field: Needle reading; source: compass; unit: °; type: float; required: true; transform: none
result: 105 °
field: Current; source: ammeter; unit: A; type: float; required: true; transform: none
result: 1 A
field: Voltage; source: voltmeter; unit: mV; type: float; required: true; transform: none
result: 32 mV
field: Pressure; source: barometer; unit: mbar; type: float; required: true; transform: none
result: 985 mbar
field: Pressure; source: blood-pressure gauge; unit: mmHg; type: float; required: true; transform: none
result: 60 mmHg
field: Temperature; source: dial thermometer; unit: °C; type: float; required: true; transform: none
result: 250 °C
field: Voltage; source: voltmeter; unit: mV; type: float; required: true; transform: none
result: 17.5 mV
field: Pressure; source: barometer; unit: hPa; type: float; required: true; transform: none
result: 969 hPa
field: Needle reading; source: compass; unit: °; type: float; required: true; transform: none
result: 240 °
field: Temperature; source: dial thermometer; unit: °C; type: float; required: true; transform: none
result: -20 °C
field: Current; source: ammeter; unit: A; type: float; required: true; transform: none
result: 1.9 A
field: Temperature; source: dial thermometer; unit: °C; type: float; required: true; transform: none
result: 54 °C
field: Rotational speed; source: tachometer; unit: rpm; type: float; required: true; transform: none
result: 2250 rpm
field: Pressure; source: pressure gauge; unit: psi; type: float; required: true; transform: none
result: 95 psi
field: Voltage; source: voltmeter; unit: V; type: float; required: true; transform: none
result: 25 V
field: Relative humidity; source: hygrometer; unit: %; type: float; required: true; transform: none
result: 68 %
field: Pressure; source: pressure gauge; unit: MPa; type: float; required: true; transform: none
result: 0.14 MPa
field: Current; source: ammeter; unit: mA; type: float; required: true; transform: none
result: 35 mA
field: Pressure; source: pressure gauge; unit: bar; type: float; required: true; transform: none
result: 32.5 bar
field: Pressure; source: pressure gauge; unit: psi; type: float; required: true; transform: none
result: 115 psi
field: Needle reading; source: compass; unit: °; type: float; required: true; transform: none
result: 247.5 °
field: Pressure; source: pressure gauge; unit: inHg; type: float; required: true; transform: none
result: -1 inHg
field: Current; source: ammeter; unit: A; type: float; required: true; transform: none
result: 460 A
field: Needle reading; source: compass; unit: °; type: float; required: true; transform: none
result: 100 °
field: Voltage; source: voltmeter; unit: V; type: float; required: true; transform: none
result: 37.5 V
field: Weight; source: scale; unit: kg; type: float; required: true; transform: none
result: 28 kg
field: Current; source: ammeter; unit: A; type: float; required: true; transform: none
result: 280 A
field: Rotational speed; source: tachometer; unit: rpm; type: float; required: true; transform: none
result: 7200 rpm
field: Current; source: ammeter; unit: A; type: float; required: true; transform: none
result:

> _Work order_
Return each line from the rows above that contains the string "mbar", copied in full.

> _Solution to this problem_
field: Pressure; source: barometer; unit: mbar; type: float; required: true; transform: none
result: 985 mbar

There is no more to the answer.